Segment Open

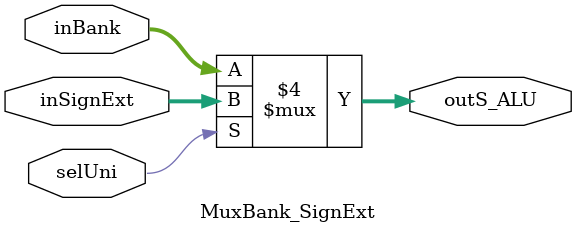
<source format=v>
`timescale 1ns /1ps
module MuxBank_SignExt(
	input [31:0] inBank,inSignExt,
	input selUni,
	output reg [31:0] outS_ALU
);
always@(*)
begin
	if(selUni==1) outS_ALU=inSignExt;//Elegir guardar valor en memoria
	else outS_ALU=inBank;//Elegir guardar valor en  ALU
end
endmodule
</source>
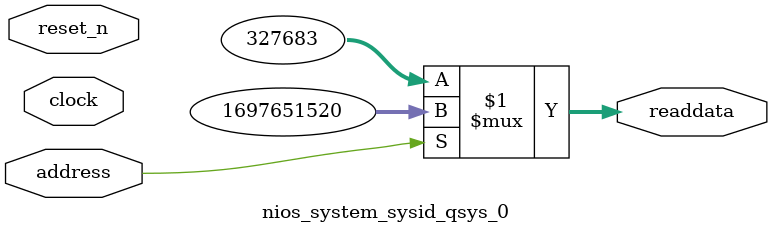
<source format=v>



// synthesis translate_off
`timescale 1ns / 1ps
// synthesis translate_on

// turn off superfluous verilog processor warnings 
// altera message_level Level1 
// altera message_off 10034 10035 10036 10037 10230 10240 10030 

module nios_system_sysid_qsys_0 (
               // inputs:
                address,
                clock,
                reset_n,

               // outputs:
                readdata
             )
;

  output  [ 31: 0] readdata;
  input            address;
  input            clock;
  input            reset_n;

  wire    [ 31: 0] readdata;
  //control_slave, which is an e_avalon_slave
  assign readdata = address ? 1697651520 : 327683;

endmodule



</source>
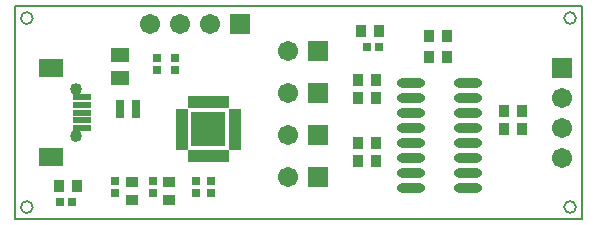
<source format=gts>
%FSLAX25Y25*%
%MOIN*%
G70*
G01*
G75*
G04 Layer_Color=8388736*
%ADD10R,0.02756X0.03347*%
%ADD11O,0.08661X0.02362*%
%ADD12R,0.05118X0.03937*%
%ADD13R,0.02362X0.02362*%
%ADD14R,0.03347X0.02756*%
%ADD15R,0.01800X0.01200*%
%ADD16R,0.03400X0.01200*%
%ADD17R,0.01200X0.03400*%
%ADD18R,0.10236X0.10236*%
%ADD19R,0.07480X0.05512*%
%ADD20R,0.05315X0.01654*%
%ADD21R,0.02362X0.02362*%
%ADD22C,0.01000*%
%ADD23C,0.02000*%
%ADD24C,0.03000*%
%ADD25C,0.00800*%
%ADD26R,0.11500X0.04000*%
%ADD27R,0.07000X0.01500*%
%ADD28C,0.00500*%
%ADD29R,0.05906X0.05906*%
%ADD30C,0.05906*%
%ADD31R,0.05906X0.05906*%
%ADD32C,0.03228*%
%ADD33C,0.02000*%
%ADD34C,0.03000*%
%ADD35C,0.00984*%
%ADD36C,0.02362*%
%ADD37C,0.00600*%
%ADD38C,0.00787*%
%ADD39R,0.03556X0.04147*%
%ADD40O,0.09461X0.03162*%
%ADD41R,0.05918X0.04737*%
%ADD42R,0.03162X0.03162*%
%ADD43R,0.04147X0.03556*%
%ADD44R,0.02600X0.02000*%
%ADD45R,0.04400X0.02200*%
%ADD46R,0.02200X0.04400*%
%ADD47R,0.11236X0.11236*%
%ADD48R,0.08280X0.06312*%
%ADD49R,0.06115X0.02454*%
%ADD50R,0.03162X0.03162*%
%ADD51R,0.06706X0.06706*%
%ADD52C,0.06706*%
%ADD53R,0.06706X0.06706*%
%ADD54C,0.04028*%
D28*
X181008Y54063D02*
G03*
X181008Y54063I-1969J0D01*
G01*
Y-8929D02*
G03*
X181008Y-8929I-1969J0D01*
G01*
X-94D02*
G03*
X-94Y-8929I-1969J0D01*
G01*
Y54063D02*
G03*
X-94Y54063I-1969J0D01*
G01*
X-6000Y-12866D02*
X182976D01*
Y58000D01*
X-6000D02*
X182976D01*
X-6000Y-12866D02*
Y58000D01*
D39*
X108500Y27500D02*
D03*
X114406D02*
D03*
X108500Y33500D02*
D03*
X114406D02*
D03*
Y12500D02*
D03*
X108500D02*
D03*
Y6500D02*
D03*
X114406D02*
D03*
X163000Y23000D02*
D03*
X157095D02*
D03*
X163000Y17000D02*
D03*
X157095D02*
D03*
X137906Y48000D02*
D03*
X132000D02*
D03*
X137906Y41000D02*
D03*
X132000D02*
D03*
X14706Y-1900D02*
D03*
X8800D02*
D03*
X109395Y49700D02*
D03*
X115300D02*
D03*
D40*
X126051Y32500D02*
D03*
Y27500D02*
D03*
Y22500D02*
D03*
Y17500D02*
D03*
Y12500D02*
D03*
Y7500D02*
D03*
Y2500D02*
D03*
Y-2500D02*
D03*
X144949Y32500D02*
D03*
Y27500D02*
D03*
Y22500D02*
D03*
Y17500D02*
D03*
Y12500D02*
D03*
Y7500D02*
D03*
Y2500D02*
D03*
Y-2500D02*
D03*
D41*
X29000Y34000D02*
D03*
Y41874D02*
D03*
D42*
X47300Y40600D02*
D03*
Y36663D02*
D03*
X41500Y40700D02*
D03*
Y36763D02*
D03*
X59500Y-4138D02*
D03*
Y-201D02*
D03*
X54500Y-4138D02*
D03*
Y-201D02*
D03*
X40000D02*
D03*
Y-4138D02*
D03*
X27500Y-201D02*
D03*
Y-4138D02*
D03*
D43*
X45500Y-6500D02*
D03*
Y-594D02*
D03*
X33000D02*
D03*
Y-6500D02*
D03*
D44*
X34300Y25868D02*
D03*
Y23900D02*
D03*
Y21900D02*
D03*
X28942Y23900D02*
D03*
Y25868D02*
D03*
Y21900D02*
D03*
D45*
X49550Y22906D02*
D03*
Y20937D02*
D03*
Y18969D02*
D03*
Y17000D02*
D03*
Y15032D02*
D03*
Y13063D02*
D03*
Y11095D02*
D03*
X67450D02*
D03*
Y13063D02*
D03*
Y15032D02*
D03*
Y17000D02*
D03*
Y18969D02*
D03*
Y20937D02*
D03*
Y22906D02*
D03*
D46*
X52595Y8050D02*
D03*
X54563D02*
D03*
X56532D02*
D03*
X58500D02*
D03*
X60469D02*
D03*
X62437D02*
D03*
X64406D02*
D03*
Y25950D02*
D03*
X62437D02*
D03*
X60469D02*
D03*
X58500D02*
D03*
X56532D02*
D03*
X54563D02*
D03*
X52595D02*
D03*
D47*
X58500Y17000D02*
D03*
D48*
X5968Y7649D02*
D03*
Y37571D02*
D03*
D49*
X16500Y27685D02*
D03*
Y17449D02*
D03*
Y20008D02*
D03*
Y25126D02*
D03*
Y22567D02*
D03*
D50*
X12900Y-7200D02*
D03*
X8963D02*
D03*
X111300Y44300D02*
D03*
X115237D02*
D03*
D51*
X176500Y37500D02*
D03*
D52*
Y27500D02*
D03*
Y17500D02*
D03*
Y7500D02*
D03*
X85000Y1000D02*
D03*
Y15000D02*
D03*
Y29000D02*
D03*
Y43000D02*
D03*
X39000Y52000D02*
D03*
X49000D02*
D03*
X59000D02*
D03*
D53*
X95000Y1000D02*
D03*
Y15000D02*
D03*
Y29000D02*
D03*
Y43000D02*
D03*
X69000Y52000D02*
D03*
D54*
X14433Y14693D02*
D03*
Y30441D02*
D03*
M02*

</source>
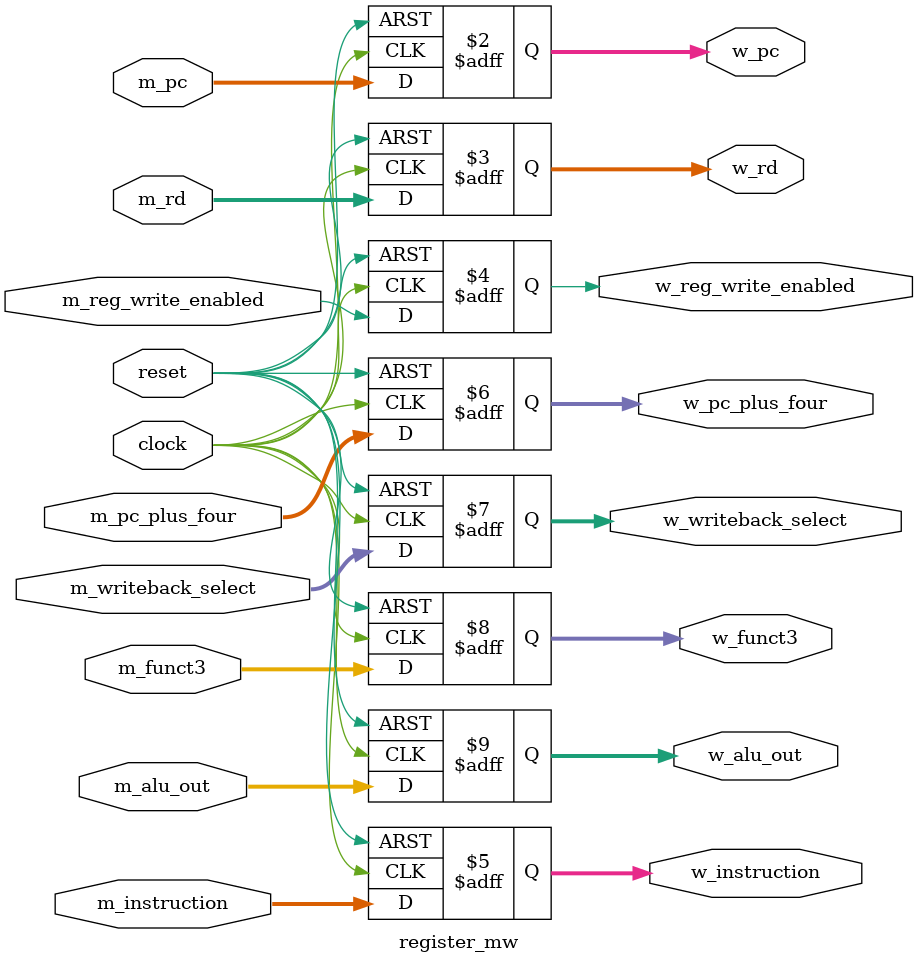
<source format=v>
module register_mw (
    input clock,
    input reset,
    input [31:0] m_pc,
    input [4:0] m_rd,
    input m_reg_write_enabled,
    input [31:0] m_instruction,

    input [31:0] m_pc_plus_four,
    input [1:0] m_writeback_select,
    input [2:0] m_funct3,
    input [31:0] m_alu_out,
  
    output reg [31:0] w_pc,
    output reg [4:0] w_rd,
    output reg w_reg_write_enabled,
    output reg [31:0] w_instruction,
    
    output reg [31:0] w_pc_plus_four,
    output reg [1:0] w_writeback_select,
    output reg [2:0] w_funct3,
    output reg [31:0] w_alu_out
);

always @(posedge clock, posedge reset) begin
    if (reset) begin
        w_pc <= 0;
        w_rd <= 0;
        w_reg_write_enabled <= 0;
        w_instruction <= 0;
        w_pc_plus_four <= 0;
        w_writeback_select <= 0;
        w_funct3 <= 0;
        w_alu_out <= 0;
    end else begin
        w_pc <= m_pc;
        w_rd <= m_rd;
        w_reg_write_enabled <= m_reg_write_enabled;
        w_instruction <= m_instruction;
        w_pc_plus_four <= m_pc_plus_four;
        w_writeback_select <= m_writeback_select;
        w_funct3 <= m_funct3;
        w_alu_out <= m_alu_out;
    end
end

endmodule
</source>
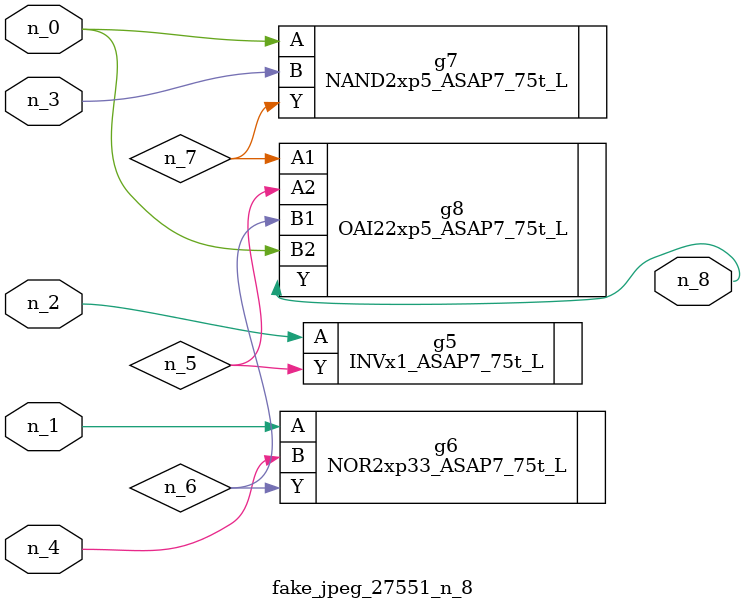
<source format=v>
module fake_jpeg_27551_n_8 (n_3, n_2, n_1, n_0, n_4, n_8);

input n_3;
input n_2;
input n_1;
input n_0;
input n_4;

output n_8;

wire n_6;
wire n_5;
wire n_7;

INVx1_ASAP7_75t_L g5 ( 
.A(n_2),
.Y(n_5)
);

NOR2xp33_ASAP7_75t_L g6 ( 
.A(n_1),
.B(n_4),
.Y(n_6)
);

NAND2xp5_ASAP7_75t_L g7 ( 
.A(n_0),
.B(n_3),
.Y(n_7)
);

OAI22xp5_ASAP7_75t_L g8 ( 
.A1(n_7),
.A2(n_5),
.B1(n_6),
.B2(n_0),
.Y(n_8)
);


endmodule
</source>
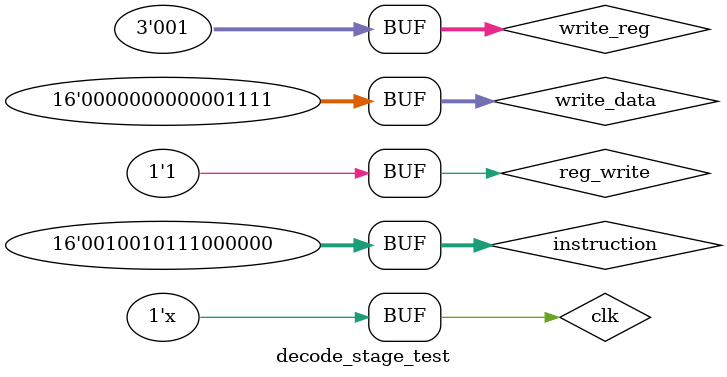
<source format=v>
`timescale 1ns / 1ps


module decode_stage_test;

	// Inputs
	reg clk;
	reg [15:0] instruction;
	reg [15:0] write_data;
	reg [2:0] write_reg;
	reg reg_write;
	// Outputs
	wire [2:0] opcode;
	wire [15:0] read_data_1;
	wire [15:0] read_data_2;
	wire [15:0] sign_extended_imm;
	wire [2:0] rt;
	wire [2:0] rd;

	// Instantiate the Unit Under Test (UUT)
	decode uut (
		.clk(clk), 
		.instruction(instruction), 
		.opcode(opcode), 
		.read_data_1(read_data_1), 
		.read_data_2(read_data_2), 
		.sign_extended_imm(sign_extended_imm), 
		.rt(rt),
		.write_reg(write_reg),
	   .write_data(write_data),
	   .reg_write(reg_write),
		.rd(rd)
	);

	initial begin
		// Initialize Inputs
		clk = 0;
		instruction = 16'b001_001_011_100_0000;
		write_reg = 1;
		write_data = 15;
		reg_write = 0;
		// Wait 100 ns for global reset to finish
		#100;
      reg_write = 1;  
		// Add stimulus here

	end
   always#30 clk = ~clk;   
endmodule


</source>
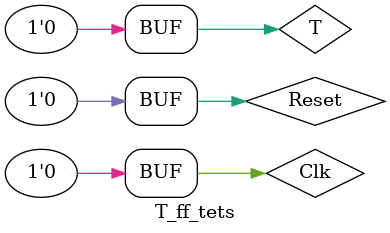
<source format=v>
`timescale 1ns / 1ps


module T_ff_tets;

	// Inputs
	reg T;
	reg Clk;
	reg Reset;

	// Outputs
	wire Q;
	wire Q_bar;

	// Instantiate the Unit Under Test (UUT)
	T_flipflop uut (
		.T(T), 
		.Clk(Clk), 
		.Reset(Reset), 
		.Q(Q), 
		.Q_bar(Q_bar)
	);

	initial begin
		// Initialize Inputs
		T = 0;
		Clk = 0;
		Reset = 0;

		// Wait 100 ns for global reset to finish
		#100;
        
		// Add stimulus here

	end
      
endmodule


</source>
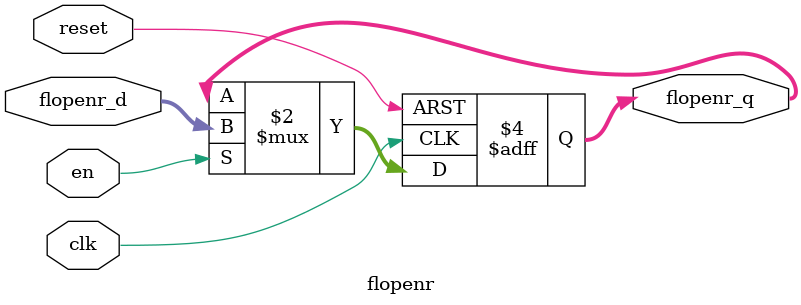
<source format=sv>
`timescale 1ns / 1ps

module flopenr #(parameter WIDTH = 8)(
    input   logic               clk, reset, en,
    input   logic [WIDTH-1:0]   flopenr_d,
    output  logic [WIDTH-1:0]   flopenr_q
);
always_ff @(posedge clk, posedge reset)
    if (reset) flopenr_q <= 0;
    else if (en) flopenr_q <= flopenr_d;
endmodule
</source>
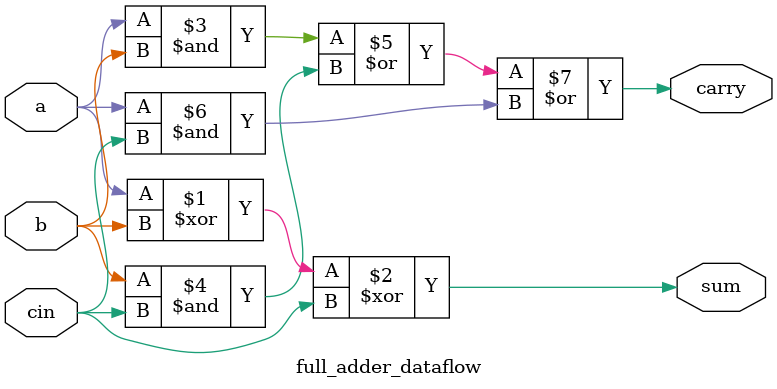
<source format=v>
`timescale 1ns / 1ps


module full_adder_dataflow(
    input a, b, cin,
    output sum, carry
);
    assign sum = a ^ b ^ cin;                        // 세 입력의 XOR
    assign carry = (a & b) | (b & cin) | (a & cin);  // 세 경우의 자리올림

endmodule

</source>
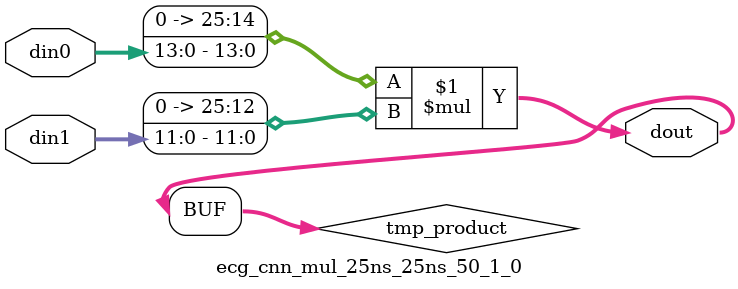
<source format=v>

`timescale 1 ns / 1 ps

 module ecg_cnn_mul_25ns_25ns_50_1_0(din0, din1, dout);
parameter ID = 1;
parameter NUM_STAGE = 0;
parameter din0_WIDTH = 14;
parameter din1_WIDTH = 12;
parameter dout_WIDTH = 26;

input [din0_WIDTH - 1 : 0] din0; 
input [din1_WIDTH - 1 : 0] din1; 
output [dout_WIDTH - 1 : 0] dout;

wire signed [dout_WIDTH - 1 : 0] tmp_product;
























assign tmp_product = $signed({1'b0, din0}) * $signed({1'b0, din1});











assign dout = tmp_product;





















endmodule

</source>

Segment Closed

> [What the task asks]
Whenever "valor" occurs in a line above, copy that line.

> [Your response]
	if(selUni==1) outS_ALU=inSignExt;//Elegir guardar valor en memoria
	else outS_ALU=inBank;//Elegir guardar valor en  ALU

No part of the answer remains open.